◆ Source document ◆
Later life rental property investing
Whether you’re 35 or 70, it’s never too late to add rental properties to your portfolio. If you’re older and considering taking advantage of the steady rental income that rentals provide, more than likely you already
have experience buying real estate (a home) and have been through the
mortgage financing process
If you’re middle-aged or older and looking to start investing in rental properties, consider these tips:
1. Take advantage of the network you’ve built, and keep building it!
Leverage your existing network and become even more resolute about building it further. Who do you know in the real estate, mortgage, construction or contracting industries? How about people you know with cash to invest who could be looking for investment projects? Consider reaching out to the carpenter or plumber who bowls on Fridays with your team. He or she can possibly refer you to affordable and reputable general contractors. How about the real estate agent in your circle of friends he or she may not handle properties in the area you’re interested in investment properties, but maybe they can refer you to someone who does.
Join local real estate investing groups on social media sites such as LinkedIn and Facebook. Engage with local wholesalers, turnkey providers, and other off-market sellers in the area.
Start gathering your contacts and building your real estate investing network.
2. Put your existing capital to use
After decades in the workforce, you should have some money set aside. If so, you have a competitive advantage. For instance, if you are in the position to make cash offers, you can often get a better deal negotiating a price on a property and avoid financing fees. Cash allows you to afford a higher down payment to dodge mortgage insurance and having to turn to tactics such as owner-occupied financing or depending on seller concessions for closing costs. Even if you can afford to pay cash for rental properties, it might make sense to finance them for tax leverage benefits. Either way, having money at your disposal is an enormous advantage for negotiating and moving more quickly on a “hot” property to beat the competition.
3. Consider the advantages of house hacking.

◆ Aim ◆
Reproduce the entire article on later-life rental property investing above, word for word.

◆ Dataset rows ◆

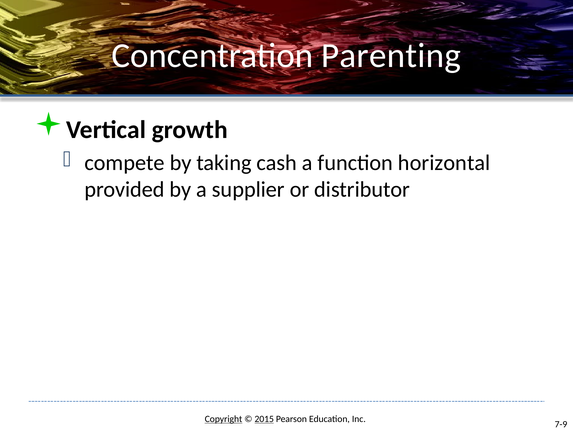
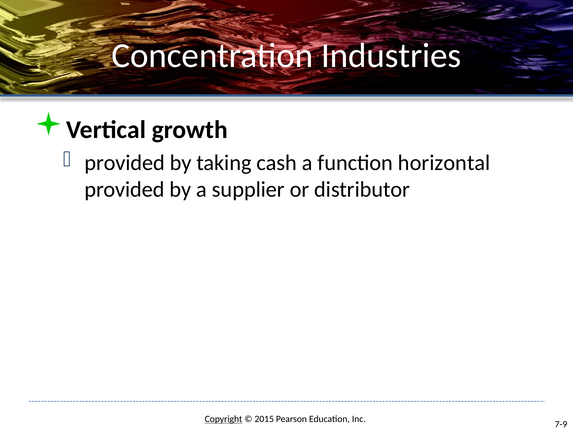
Parenting: Parenting -> Industries
compete at (125, 163): compete -> provided
2015 underline: present -> none
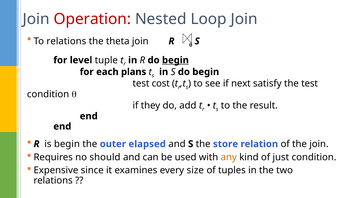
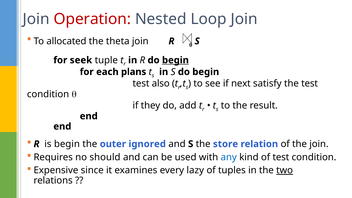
To relations: relations -> allocated
level: level -> seek
cost: cost -> also
elapsed: elapsed -> ignored
any colour: orange -> blue
of just: just -> test
size: size -> lazy
two underline: none -> present
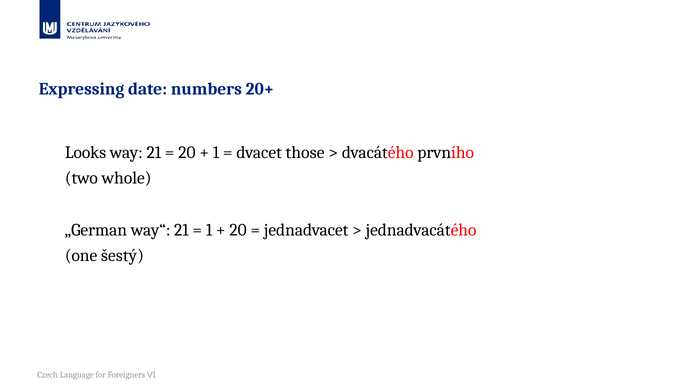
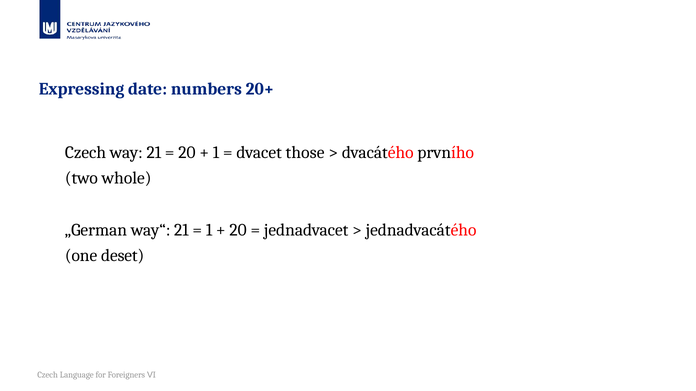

◆ Solved exercise ◆
Later life rental property investing
Whether you’re 35 or 70, it’s never too late to add rental properties to your portfolio. If you’re older and considering taking advantage of the steady rental income that rentals provide, more than likely you already
have experience buying real estate (a home) and have been through the
mortgage financing process
If you’re middle-aged or older and looking to start investing in rental properties, consider these tips:
1. Take advantage of the network you’ve built, and keep building it!
Leverage your existing network and become even more resolute about building it further. Who do you know in the real estate, mortgage, construction or contracting industries? How about people you know with cash to invest who could be looking for investment projects? Consider reaching out to the carpenter or plumber who bowls on Fridays with your team. He or she can possibly refer you to affordable and reputable general contractors. How about the real estate agent in your circle of friends he or she may not handle properties in the area you’re interested in investment properties, but maybe they can refer you to someone who does.
Join local real estate investing groups on social media sites such as LinkedIn and Facebook. Engage with local wholesalers, turnkey providers, and other off-market sellers in the area.
Start gathering your contacts and building your real estate investing network.
2. Put your existing capital to use
After decades in the workforce, you should have some money set aside. If so, you have a competitive advantage. For instance, if you are in the position to make cash offers, you can often get a better deal negotiating a price on a property and avoid financing fees. Cash allows you to afford a higher down payment to dodge mortgage insurance and having to turn to tactics such as owner-occupied financing or depending on seller concessions for closing costs. Even if you can afford to pay cash for rental properties, it might make sense to finance them for tax leverage benefits. Either way, having money at your disposal is an enormous advantage for negotiating and moving more quickly on a “hot” property to beat the competition.
3. Consider the advantages of house hacking.